Anggota DPRD Salatiga menyebut SMA mampu mencukupi kebutuhan siswa lulusan SMP di kota tersebut.
"Sehingga, kita (Komisi A DPRD Salatiga membidangi pendidikan) prihatin jika di tengah persoalan Proses Penerimaan Peserta Didik Baru (PPDB) justru banyak anak-anak kota kelahiran Salatiga tidak bisa bersekolah di kota asal," kata Ketua Komisi A DPRD Salatiga Nono Rahono saat ditemui di Gedung DPRD Salatiga, Jumat (14/7).
Ia menyebut, sistem zonasi menyebabkan siswa tinggal di pinggiran justru diterima di daerah lain.
"Teman-teman yang di pinggiran kota Salatiga justru tidak bisa bersekolah di kota Salatiga sendiri, misalnya yang di daerah Argomulyo dan sebagian di Tingkir Lor itu masuknya bisa sekolah di pinggiran Salatiga," terangnya.
Dia mengatakan, jumlah sekolah di Salatiga dengan jumlah lulusan SMP ke SLTA sederajat itu dipastikan tercukupi.
Namun kenyataannya ada beberapa laporan masuk ke Komisi A DPRD banyak siswa asli Salatiga bersekolah di SMP Salatiga tidak bisa masuk.
Ia berharap, ada kebijakan dari pemerintah provinsi maupun pusat untuk meninjau kembali terkait dengan sistem zonasi tersebut.
Nono mengaku memantau langsung proses PPDB di awal. Namin karena wilayah / kewenangan di daerah hanya pendidikan dasar SD dan SMP maka tidak bisa menjangkau kepada tingkat SLTA sederajat. Padahal permasalahan itu muncul ketika sudah lulusan dari SMP masuk ke jenjang SLTA.
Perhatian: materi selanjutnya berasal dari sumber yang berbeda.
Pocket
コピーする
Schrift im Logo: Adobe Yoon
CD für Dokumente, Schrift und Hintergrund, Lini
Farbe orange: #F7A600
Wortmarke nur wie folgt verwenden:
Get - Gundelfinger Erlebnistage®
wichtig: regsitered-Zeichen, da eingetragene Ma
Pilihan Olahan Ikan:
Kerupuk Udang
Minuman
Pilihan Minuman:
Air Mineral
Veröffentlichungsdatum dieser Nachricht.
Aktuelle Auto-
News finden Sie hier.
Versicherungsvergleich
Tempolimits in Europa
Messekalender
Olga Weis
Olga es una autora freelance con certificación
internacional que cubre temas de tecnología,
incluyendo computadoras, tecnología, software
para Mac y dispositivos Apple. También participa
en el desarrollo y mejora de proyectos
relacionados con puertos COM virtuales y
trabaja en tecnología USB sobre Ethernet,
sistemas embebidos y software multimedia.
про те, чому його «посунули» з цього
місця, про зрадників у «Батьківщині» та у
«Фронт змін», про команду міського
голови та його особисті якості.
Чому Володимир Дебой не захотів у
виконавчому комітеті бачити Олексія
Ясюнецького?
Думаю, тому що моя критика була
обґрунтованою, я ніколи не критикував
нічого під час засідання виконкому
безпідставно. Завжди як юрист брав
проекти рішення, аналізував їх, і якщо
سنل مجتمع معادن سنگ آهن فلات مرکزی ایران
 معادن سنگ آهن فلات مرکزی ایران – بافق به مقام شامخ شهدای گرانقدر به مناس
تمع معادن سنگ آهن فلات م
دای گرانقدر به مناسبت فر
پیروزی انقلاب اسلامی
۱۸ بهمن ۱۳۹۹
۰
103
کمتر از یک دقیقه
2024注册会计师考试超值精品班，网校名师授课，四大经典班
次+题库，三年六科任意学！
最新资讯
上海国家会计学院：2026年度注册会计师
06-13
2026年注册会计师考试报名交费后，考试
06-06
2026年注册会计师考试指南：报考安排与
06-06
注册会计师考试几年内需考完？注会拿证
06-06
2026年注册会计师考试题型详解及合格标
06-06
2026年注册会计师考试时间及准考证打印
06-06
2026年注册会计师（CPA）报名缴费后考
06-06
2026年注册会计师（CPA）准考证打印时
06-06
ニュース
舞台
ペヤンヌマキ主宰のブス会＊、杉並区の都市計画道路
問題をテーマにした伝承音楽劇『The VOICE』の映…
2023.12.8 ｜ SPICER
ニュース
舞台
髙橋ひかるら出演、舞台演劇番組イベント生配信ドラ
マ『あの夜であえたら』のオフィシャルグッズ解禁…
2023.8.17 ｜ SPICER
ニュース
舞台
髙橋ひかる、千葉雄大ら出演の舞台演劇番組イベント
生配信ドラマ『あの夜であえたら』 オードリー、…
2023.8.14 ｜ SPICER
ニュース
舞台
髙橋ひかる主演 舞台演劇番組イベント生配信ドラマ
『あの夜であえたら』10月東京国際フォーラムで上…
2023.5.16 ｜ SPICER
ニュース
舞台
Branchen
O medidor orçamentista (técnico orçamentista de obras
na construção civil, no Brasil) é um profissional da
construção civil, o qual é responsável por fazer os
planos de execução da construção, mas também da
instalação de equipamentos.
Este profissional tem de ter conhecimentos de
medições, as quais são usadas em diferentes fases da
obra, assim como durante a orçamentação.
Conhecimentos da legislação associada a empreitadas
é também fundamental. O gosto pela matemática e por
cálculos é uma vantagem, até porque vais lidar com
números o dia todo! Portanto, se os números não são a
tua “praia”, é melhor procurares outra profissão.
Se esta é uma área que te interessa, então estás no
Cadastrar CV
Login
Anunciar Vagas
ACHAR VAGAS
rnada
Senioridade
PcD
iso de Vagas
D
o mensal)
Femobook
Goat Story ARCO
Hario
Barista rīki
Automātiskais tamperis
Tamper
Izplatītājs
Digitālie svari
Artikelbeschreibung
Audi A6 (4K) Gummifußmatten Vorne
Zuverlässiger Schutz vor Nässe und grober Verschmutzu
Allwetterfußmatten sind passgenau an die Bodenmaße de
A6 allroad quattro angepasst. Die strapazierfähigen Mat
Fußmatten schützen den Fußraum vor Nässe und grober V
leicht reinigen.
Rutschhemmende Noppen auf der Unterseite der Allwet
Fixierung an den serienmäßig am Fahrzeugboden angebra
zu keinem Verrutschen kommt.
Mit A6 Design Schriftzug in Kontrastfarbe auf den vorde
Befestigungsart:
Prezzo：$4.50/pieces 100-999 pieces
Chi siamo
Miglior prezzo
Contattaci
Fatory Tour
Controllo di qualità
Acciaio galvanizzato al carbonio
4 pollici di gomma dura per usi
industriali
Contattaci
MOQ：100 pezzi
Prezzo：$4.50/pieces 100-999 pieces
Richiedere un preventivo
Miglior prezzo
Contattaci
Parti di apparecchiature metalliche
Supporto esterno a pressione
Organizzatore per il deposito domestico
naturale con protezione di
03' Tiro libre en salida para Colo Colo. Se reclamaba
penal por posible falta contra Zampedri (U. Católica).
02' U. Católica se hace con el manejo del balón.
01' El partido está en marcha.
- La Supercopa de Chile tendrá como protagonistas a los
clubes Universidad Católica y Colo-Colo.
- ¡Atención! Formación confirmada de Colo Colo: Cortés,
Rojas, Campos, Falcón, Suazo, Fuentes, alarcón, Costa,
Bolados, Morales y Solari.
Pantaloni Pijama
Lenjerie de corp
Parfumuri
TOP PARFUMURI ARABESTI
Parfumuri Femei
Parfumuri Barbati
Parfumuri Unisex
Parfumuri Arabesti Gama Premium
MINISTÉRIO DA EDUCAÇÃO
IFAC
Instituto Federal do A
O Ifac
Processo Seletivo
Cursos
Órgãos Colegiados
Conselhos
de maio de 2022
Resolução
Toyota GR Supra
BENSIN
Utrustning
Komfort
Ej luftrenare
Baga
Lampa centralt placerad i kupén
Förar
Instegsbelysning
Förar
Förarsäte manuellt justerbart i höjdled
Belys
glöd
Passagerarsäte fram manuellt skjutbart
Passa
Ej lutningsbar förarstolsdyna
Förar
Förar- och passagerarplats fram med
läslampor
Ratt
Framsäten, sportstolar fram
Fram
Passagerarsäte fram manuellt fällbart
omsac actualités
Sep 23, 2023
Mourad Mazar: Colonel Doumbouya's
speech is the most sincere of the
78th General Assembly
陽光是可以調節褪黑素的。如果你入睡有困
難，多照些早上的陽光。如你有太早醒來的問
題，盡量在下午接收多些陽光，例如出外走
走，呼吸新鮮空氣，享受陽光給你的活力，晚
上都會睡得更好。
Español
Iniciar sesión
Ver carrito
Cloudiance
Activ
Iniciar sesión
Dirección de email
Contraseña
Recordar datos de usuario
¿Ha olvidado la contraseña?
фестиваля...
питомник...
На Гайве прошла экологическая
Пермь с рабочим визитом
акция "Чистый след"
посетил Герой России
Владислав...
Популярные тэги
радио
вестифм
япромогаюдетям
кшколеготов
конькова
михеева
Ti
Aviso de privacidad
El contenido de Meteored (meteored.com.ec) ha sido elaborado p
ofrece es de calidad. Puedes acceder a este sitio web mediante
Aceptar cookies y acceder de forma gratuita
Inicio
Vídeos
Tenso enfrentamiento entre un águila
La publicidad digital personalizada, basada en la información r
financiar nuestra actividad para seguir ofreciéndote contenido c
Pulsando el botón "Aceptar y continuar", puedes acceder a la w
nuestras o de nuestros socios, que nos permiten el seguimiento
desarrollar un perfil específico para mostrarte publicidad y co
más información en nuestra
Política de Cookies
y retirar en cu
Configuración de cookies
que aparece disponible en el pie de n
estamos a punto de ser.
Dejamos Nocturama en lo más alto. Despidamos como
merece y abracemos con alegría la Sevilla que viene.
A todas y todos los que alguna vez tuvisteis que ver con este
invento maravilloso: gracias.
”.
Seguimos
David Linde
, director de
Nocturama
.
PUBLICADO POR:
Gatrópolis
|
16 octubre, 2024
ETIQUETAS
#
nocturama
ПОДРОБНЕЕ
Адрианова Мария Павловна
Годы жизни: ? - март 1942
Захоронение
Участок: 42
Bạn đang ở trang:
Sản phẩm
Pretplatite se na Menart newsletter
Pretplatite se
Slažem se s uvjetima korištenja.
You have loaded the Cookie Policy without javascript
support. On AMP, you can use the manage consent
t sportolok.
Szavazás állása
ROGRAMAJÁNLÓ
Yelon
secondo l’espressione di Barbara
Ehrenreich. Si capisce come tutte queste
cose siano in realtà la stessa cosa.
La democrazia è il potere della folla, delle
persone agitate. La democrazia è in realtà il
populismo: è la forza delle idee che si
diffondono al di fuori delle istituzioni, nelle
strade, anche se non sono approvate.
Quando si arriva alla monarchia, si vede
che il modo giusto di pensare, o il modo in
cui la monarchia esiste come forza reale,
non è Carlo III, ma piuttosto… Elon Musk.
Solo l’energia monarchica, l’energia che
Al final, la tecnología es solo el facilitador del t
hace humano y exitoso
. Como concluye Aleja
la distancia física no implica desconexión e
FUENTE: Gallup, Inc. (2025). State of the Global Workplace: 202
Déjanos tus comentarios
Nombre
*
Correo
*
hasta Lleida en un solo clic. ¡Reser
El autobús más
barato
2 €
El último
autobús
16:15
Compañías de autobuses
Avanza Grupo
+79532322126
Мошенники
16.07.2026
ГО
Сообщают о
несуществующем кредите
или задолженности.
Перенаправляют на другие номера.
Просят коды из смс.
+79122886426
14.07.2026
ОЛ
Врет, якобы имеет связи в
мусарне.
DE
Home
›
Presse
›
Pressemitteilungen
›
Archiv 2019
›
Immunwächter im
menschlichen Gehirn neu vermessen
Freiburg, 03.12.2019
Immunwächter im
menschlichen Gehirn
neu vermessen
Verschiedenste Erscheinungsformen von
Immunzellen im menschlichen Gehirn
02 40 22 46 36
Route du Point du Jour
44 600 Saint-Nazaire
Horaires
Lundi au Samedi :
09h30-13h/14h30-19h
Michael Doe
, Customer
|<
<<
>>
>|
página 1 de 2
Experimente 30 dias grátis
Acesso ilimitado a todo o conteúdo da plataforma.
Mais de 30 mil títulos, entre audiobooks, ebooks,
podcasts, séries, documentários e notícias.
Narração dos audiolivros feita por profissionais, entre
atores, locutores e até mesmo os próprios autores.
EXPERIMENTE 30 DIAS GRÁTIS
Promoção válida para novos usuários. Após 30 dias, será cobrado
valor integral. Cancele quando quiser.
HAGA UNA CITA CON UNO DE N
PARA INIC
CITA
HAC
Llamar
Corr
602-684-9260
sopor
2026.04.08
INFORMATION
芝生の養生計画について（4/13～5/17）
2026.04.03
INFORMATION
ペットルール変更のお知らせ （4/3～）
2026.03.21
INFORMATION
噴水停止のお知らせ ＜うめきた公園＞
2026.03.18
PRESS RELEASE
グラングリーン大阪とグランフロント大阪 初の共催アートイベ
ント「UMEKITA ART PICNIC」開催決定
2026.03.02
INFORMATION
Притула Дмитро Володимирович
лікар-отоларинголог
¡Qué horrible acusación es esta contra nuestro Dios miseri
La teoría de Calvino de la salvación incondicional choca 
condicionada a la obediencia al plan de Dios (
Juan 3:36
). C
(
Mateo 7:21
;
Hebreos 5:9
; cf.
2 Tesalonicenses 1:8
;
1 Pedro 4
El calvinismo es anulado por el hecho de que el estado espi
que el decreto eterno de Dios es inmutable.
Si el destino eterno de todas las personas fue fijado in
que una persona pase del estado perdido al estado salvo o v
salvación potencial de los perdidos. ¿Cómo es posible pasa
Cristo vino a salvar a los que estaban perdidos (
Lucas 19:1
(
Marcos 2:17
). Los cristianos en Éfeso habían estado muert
Sebagai langkah awal, lanjut dia, Komisi A DPRD akan mencoba berkoordinasi dengan Dinas Pendidikan Kota Salatiga untuk menyampaikan ke Kementerian Pendidikan di Jakarta.
Upaya ini terkait dengan harapan-harapan terhadap perkembangan sekolahan di Salatiga.
"Dan kami juga mempunyai channel-channel di DPR provinsi pusat mungkin mungkin akan kami sampaikan (permasalahan di daerah). Yang jelas, hal-hal yang ini menjadi catatan bagi kami," terangnya.